At her death, her sons and daughters-in-law devoted themselves for weeks, in dismay and disgust, to sorting out the mountain of domestic debris that had invaded the apartment: Nona Màlia had saved, indiscriminately, refined objects and revolting rubbish. From severe walnut wardrobes came armies of bugs dazzled by the light, and then linen sheets that had never been used, and others patched and threadbare, worn to transparency; curtains and coverlets of double-sided damask; a collection of straw hummingbirds, which crumbled to dust when they were touched. In the cellar were hundreds of bottles of precious wine turned to vinegar. Eight brand-new coats belonging to the doctor were found, packed in mothballs, along with the only one she had ever let him use, all patches and mends, the collar shiny with use, and in the pocket a Masonic shield.

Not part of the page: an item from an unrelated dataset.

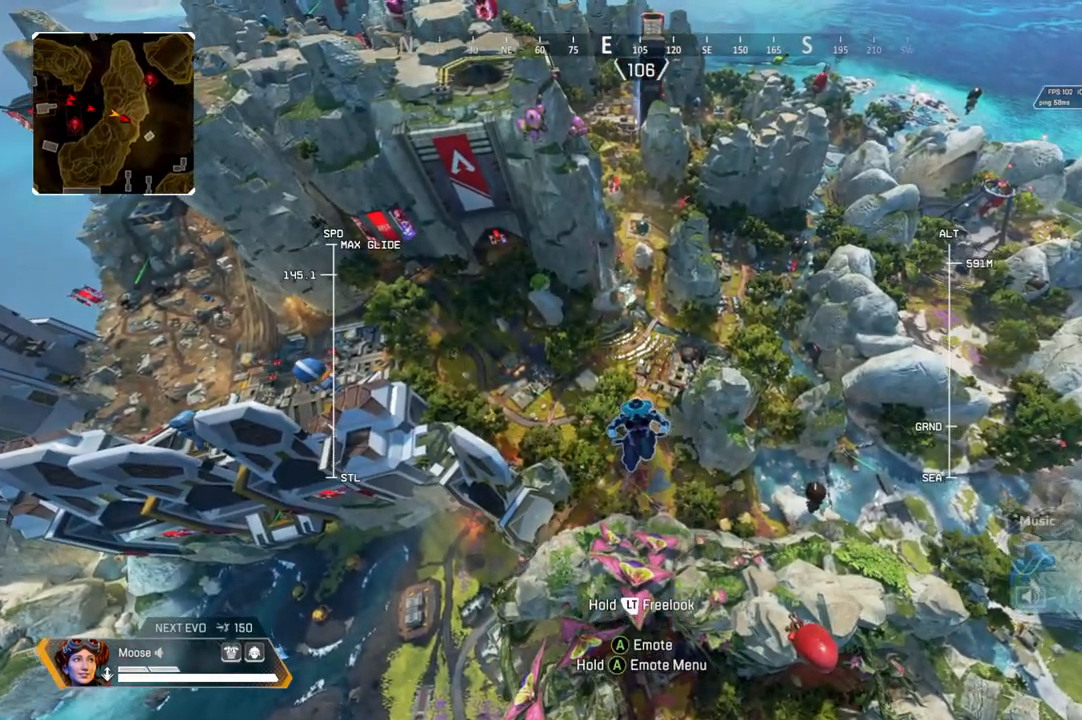
{"buttons": [], "left_stick": "up", "right_stick": "center", "events": []}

I remember almost nothing about her; my father called her Maman (in the third person), and loved to describe her with a gluttonous taste for the bizarre, barely tempered by a veil of filial piety. Every Sunday morning, my father brought me to visit Nona Màlia: we walked slowly along Via Po, and he stopped to pet all the cats, to sniff all the mushrooms, and to leaf through all the used books. My father was l’Ingegnè, the Engineer, his pockets always bursting with books, known to all the salami makers because he checked with a slide rule the multiplication on the bill for the prosciutto. Not that he bought it with a light heart: rather superstitious than religious, he felt uneasy about breaking the rules of kashruth, but he liked prosciutto so much that, before the temptation of the shop windows, he yielded every time, sighing, cursing under his breath, and looking at me furtively, as if he feared my judgment or hoped for my complicity.

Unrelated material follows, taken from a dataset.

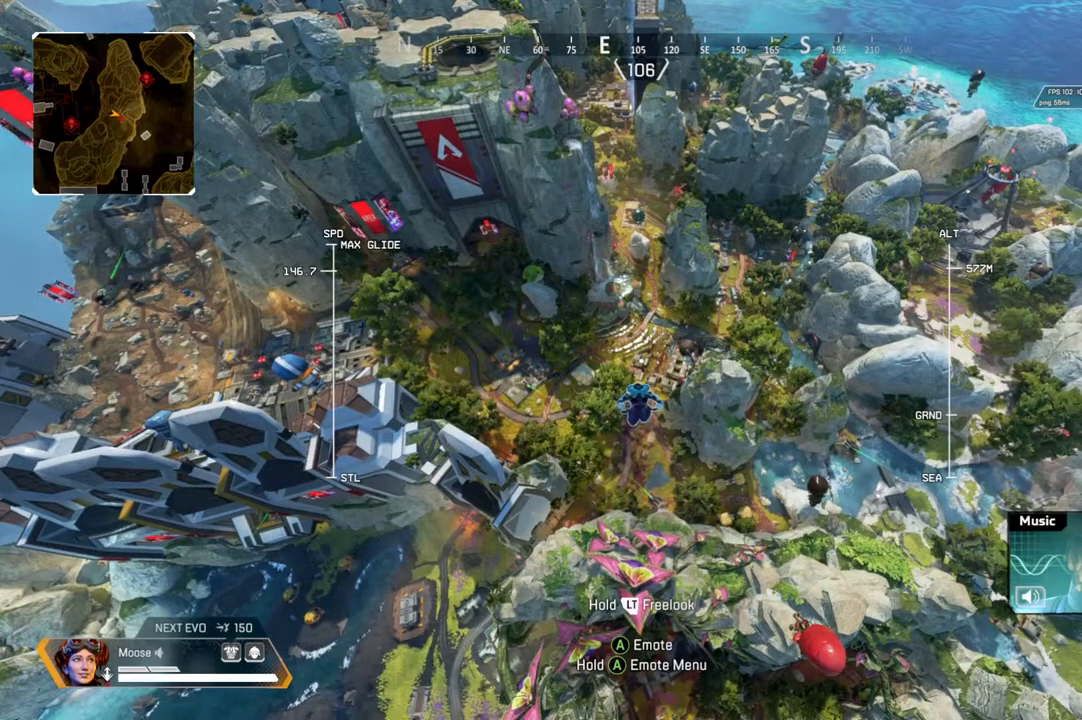
{"buttons": [], "left_stick": "up", "right_stick": "center", "events": []}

When we reached the gloomy landing of the apartment on Via Po, my father rang the bell, and to Grandmother, who came to open the door, he shouted in one ear, “Al’ è ’l prim ’d la scòla!” “He’s first in his class!” Grandmother invited us in with evident reluctance and led us through a string of dusty, uninhabited rooms, one of which, scattered with sinister instruments, was
the half-abandoned office of the doctor. The doctor was almost never seen, nor certainly did I wish to see him, from the day I had surprised my father telling my mother that when children who stuttered were brought to him he took a pair of scissors and cut off the membrane under their tongue. Reaching the good living room, my grandmother took out of a hiding place the box of chocolates, always the same one, and offered me one. The chocolate was moth-eaten, and, filled with embarrassment, I hid it in my pocket.
Hydrogen
It was January. Enrico came to call me right after lunch: his brother had gone off into the mountains and had left him the keys to the laboratory. I got dressed in a second and joined him in the street.
During the walk, I learned that his brother had not exactly left the keys: this was a condensed formulation, a euphemism, of the type spoken to those who are quick to understand. His brother, contrary to his usual practice, had not hidden the keys or taken them with him; besides, he had forgotten to repeat to Enrico the prohibition against laying hands on those keys, and the threats if Enrico should violate that prohibition. In the end, in short: the keys were there, after months of waiting; Enrico and I were determined not to miss our chance.
We were sixteen, and I was fascinated by Enrico. He wasn’t very active, and he wasn’t a good student, but he had qualities that distinguished him from all our other classmates, and did things that no one else did. He had a calm and stubborn courage, a precocious capacity to perceive his own future and to give it weight and shape. He spurned (but without sneering) our interminable discussions, by turns Platonic, Darwinian, later Bergsonian; he wasn’t vulgar, he didn’t boast of his athletic or virile abilities, he never lied. He was aware of his limits, but you would never hear him say (as we all said to one another, in search of comfort or an outlet for a bad mood): “You know, I’m a real idiot.”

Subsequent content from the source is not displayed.